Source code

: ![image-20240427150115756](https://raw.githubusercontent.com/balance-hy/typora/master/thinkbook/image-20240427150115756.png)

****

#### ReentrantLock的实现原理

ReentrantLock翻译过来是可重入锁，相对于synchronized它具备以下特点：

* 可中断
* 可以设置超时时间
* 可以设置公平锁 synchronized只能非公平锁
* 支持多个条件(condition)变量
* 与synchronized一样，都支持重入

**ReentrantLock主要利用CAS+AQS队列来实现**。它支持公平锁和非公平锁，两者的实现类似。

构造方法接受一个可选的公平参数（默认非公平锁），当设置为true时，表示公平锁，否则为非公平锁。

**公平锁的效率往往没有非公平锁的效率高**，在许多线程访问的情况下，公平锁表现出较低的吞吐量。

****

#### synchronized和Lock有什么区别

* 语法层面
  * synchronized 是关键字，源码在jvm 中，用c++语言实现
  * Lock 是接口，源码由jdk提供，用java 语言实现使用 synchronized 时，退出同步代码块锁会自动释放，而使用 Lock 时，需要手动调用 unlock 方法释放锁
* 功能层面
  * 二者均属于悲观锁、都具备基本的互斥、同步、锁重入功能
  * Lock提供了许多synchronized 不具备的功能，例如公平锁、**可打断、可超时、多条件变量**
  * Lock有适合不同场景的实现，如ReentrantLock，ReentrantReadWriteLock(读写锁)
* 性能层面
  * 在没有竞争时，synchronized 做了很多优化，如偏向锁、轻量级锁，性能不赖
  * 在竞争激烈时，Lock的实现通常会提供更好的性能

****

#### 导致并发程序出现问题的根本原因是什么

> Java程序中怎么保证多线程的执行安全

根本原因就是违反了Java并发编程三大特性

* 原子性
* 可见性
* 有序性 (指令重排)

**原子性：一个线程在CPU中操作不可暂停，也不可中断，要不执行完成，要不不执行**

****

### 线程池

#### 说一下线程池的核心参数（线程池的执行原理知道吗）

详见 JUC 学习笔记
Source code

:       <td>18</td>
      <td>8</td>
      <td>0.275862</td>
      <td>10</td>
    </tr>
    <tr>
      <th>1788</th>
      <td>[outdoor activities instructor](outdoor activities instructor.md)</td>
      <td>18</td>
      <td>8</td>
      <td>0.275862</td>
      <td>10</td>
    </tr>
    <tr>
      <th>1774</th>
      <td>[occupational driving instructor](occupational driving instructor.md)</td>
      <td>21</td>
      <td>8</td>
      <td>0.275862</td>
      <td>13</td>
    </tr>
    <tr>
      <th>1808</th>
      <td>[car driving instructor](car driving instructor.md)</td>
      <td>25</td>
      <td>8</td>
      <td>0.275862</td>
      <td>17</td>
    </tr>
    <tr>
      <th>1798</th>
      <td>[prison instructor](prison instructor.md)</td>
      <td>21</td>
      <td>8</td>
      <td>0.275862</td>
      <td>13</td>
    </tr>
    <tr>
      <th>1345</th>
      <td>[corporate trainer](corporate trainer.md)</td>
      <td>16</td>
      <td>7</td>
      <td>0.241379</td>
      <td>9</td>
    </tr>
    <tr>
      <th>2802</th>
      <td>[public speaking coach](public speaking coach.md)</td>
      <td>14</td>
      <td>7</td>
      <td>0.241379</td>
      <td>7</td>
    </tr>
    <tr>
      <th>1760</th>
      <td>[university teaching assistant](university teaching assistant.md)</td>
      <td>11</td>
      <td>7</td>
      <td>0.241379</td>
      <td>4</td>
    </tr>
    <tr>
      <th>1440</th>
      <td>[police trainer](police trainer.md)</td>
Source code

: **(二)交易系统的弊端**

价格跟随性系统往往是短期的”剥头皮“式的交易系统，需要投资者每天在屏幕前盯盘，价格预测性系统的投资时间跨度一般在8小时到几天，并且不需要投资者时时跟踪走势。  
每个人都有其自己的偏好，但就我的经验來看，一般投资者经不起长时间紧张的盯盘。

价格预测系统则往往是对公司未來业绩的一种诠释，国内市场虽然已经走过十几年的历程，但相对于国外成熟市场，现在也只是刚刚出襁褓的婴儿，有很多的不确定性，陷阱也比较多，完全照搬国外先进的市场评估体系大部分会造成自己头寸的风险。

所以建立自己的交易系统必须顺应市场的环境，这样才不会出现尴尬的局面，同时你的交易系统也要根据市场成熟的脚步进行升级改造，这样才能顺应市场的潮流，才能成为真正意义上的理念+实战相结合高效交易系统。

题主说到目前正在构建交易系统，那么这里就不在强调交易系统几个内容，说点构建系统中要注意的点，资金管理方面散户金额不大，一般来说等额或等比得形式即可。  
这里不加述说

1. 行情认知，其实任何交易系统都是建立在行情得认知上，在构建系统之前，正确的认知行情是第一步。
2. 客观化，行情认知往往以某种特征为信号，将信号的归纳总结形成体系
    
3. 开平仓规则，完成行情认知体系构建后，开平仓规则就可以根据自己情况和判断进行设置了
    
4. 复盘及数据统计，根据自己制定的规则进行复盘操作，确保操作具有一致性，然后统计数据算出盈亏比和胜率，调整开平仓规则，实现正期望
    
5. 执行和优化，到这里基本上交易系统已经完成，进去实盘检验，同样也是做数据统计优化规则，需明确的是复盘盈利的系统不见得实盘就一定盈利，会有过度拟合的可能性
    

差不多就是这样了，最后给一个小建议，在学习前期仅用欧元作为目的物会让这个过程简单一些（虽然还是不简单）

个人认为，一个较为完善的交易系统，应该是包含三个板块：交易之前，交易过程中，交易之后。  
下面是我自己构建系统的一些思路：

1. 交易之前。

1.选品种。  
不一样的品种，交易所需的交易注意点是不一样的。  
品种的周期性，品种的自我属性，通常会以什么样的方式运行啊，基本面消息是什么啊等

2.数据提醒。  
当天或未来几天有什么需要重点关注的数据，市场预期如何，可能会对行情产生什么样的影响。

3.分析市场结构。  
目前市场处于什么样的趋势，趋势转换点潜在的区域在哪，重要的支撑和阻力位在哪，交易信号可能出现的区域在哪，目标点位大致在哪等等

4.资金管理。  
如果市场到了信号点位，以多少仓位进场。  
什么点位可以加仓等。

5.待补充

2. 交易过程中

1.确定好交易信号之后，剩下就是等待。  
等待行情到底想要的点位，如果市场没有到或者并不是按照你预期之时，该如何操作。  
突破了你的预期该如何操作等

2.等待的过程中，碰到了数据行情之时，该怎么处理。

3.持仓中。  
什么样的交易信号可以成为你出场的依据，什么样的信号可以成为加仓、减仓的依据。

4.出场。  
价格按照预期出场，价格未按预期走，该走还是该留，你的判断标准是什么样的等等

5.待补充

────

## AIM OF THE EXERCISE:
Every line, from the one holding "目前市场处于什么样的趋势，趋" through the last line of the material above, should be transcribed exactly, and no line outside that range.

## COMPLETED EXERCISE:
目前市场处于什么样的趋势，趋势转换点潜在的区域在哪，重要的支撑和阻力位在哪，交易信号可能出现的区域在哪，目标点位大致在哪等等

4.资金管理。  
如果市场到了信号点位，以多少仓位进场。  
什么点位可以加仓等。

5.待补充

2. 交易过程中

1.确定好交易信号之后，剩下就是等待。  
等待行情到底想要的点位，如果市场没有到或者并不是按照你预期之时，该如何操作。  
突破了你的预期该如何操作等

2.等待的过程中，碰到了数据行情之时，该怎么处理。

3.持仓中。  
什么样的交易信号可以成为你出场的依据，什么样的信号可以成为加仓、减仓的依据。

4.出场。  
价格按照预期出场，价格未按预期走，该走还是该留，你的判断标准是什么样的等等

5.待补充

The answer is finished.